Annacis Island is a narrow island under the jurisdiction of City of Delta in Lower Mainland, British Columbia, located just downstream of the south arm of the Fraser River bifurcation between Lulu Island to the north and the Delta peninsula to the south. The island is now mostly an industrial zone, and contains one of Metro Vancouver's secondary wastewater treatment plants, the Annacis Island Wastewater Treatment Plant. The island is also home to the British Columbia Institute of Technology's Annacis Island campus.

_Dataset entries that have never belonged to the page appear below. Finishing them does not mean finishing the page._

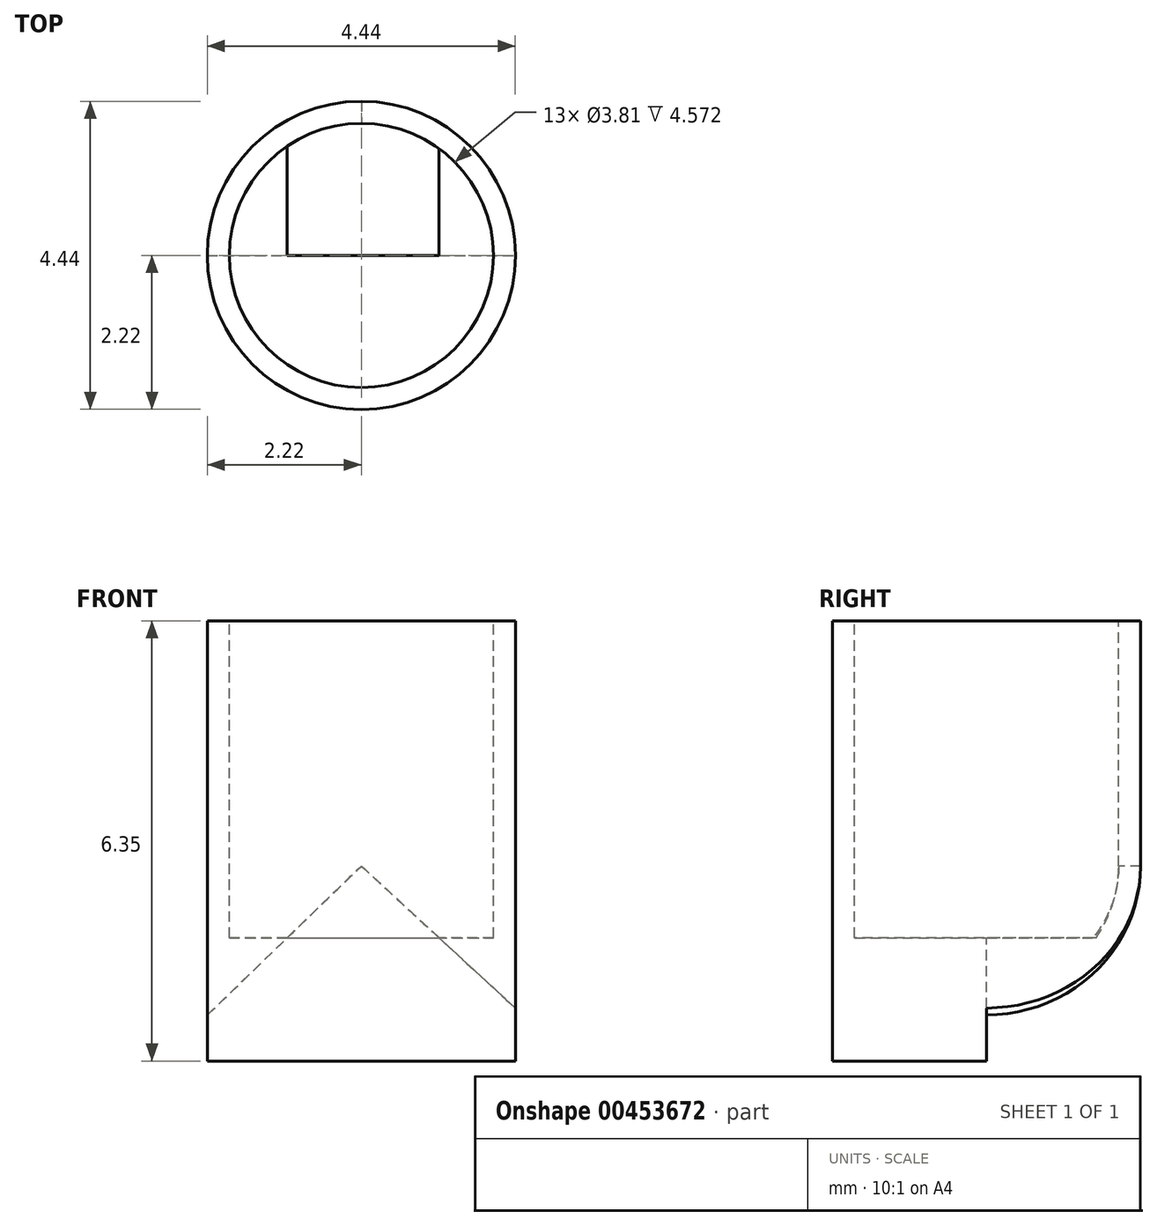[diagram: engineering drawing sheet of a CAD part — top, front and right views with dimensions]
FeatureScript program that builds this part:
annotation { "Feature Type Name" : "Feature", "Feature Type Description" : "" }
export const myFeature = defineFeature(function(context is Context, id is Id, definition is map)
    precondition{}
    {
        {
            var Q0;
            Q0=qCreatedBy(makeId("Top.planeOp"),FACE);
            var sketch = newSketch(context, id + "F0", { "sketchPlane" : qUnion([Q0])});
            skCircle(sketch, "E0", {"center": v(0, 0) * mm, "radius": 2.22 * mm});
            skSolve(sketch);
        }
        {
            var Q0;
            Q0=makeQuery(id+"F0.imprint","IMPRINT",FACE,{"disambiguationData":[TD([[makeQuery(id+"F0.imprint","IMPRINT",EDGE,{"derivedFrom":sQuery(id+"F0.wireOp",EDGE,"E0")}),1.0]])]});
            extrude(context, id + "F1", {"entities" : qUnion([Q0]), "depth" : 6.35 * mm});
        }
        {
            var Q0;
            Q0=makeQuery(id+"F1.opExtrude","CAP_FACE",FACE,{"disambiguationData":[OSD([sQuery(id+"F0.wireOp",EDGE,"E0")])],"isStart":false});
            var sketch = newSketch(context, id + "F2", { "sketchPlane" : qUnion([Q0])});
            skCircle(sketch, "E1", {"center": v(0, 0) * mm, "radius": 1.9 * mm});
            skSolve(sketch);
        }
        {
            var Q0;
            Q0 = qSketchRegion(id + "F2", true);
            extrude(context, id + "F3", {"entities" : qUnion([Q0]), "operationType" : NewBodyOperationType.REMOVE, "oppositeDirection" : true, "depth" : 4.57 * mm});
        }
        {
            var Q0;
            Q0=qCreatedBy(makeId("Front.planeOp"),FACE);
            var sketch = newSketch(context, id + "F4", { "sketchPlane" : qUnion([Q0])});
            skLineSegment(sketch, "E2", {"start": v(-2.9, 0) * mm, "end": v(0, 2.81) * mm});
            skLineSegment(sketch, "E3", {"start": v(0, 2.81) * mm, "end": v(3.05, 0) * mm});
            skLineSegment(sketch, "E4", {"start": v(-2.9, 0) * mm, "end": v(3.05, 0) * mm});
            skSolve(sketch);
        }
        {
            var Q0;
            Q0 = qSketchRegion(id + "F4", true);
            extrude(context, id + "F5", {"entities" : qUnion([Q0]), "operationType" : NewBodyOperationType.REMOVE, "endBound" : BoundingType.THROUGH_ALL, "oppositeDirection" : true, "depth" : 25.4 * mm});
        }
    });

The southern part of the island is connected to Delta via the Alex Fraser Bridge, which is part of Highway 91. Connections northward to Richmond and New Westminster are via smaller bridges on Highway 91. At the eastern end of the island there is also the Annacis Island Swing Bridge which connects the island to the Queensborough neighborhood of New Westminster on the eastern end of Lulu Island. Annacis Island is served by a public bus that connects to 22nd Street Station in New Westminster.

The wider part of the Fraser River south of the island is known as Annieville Channel (upstream) and City Reach (downstream), while the more narrow channel north of the island is Annacis Channel. The eastern (upstream) tip of the island is known as Shoal Point, and the western (downstream) tip as Purfleet Point.

==Origin of the name==
The island's name is derived from "Annance's Island," named for Noel François Annance, an Abenaki and a Hudson's Bay Company clerk, who travelled with Chief Factor James McMillan to found Fort Langley in 1827.

==History==
Once a farming and fishing island, the island opened on 1955 as Canada's first industrial park.

On August 7, 2017, a fire broke out in a warehouse on Annacis Island.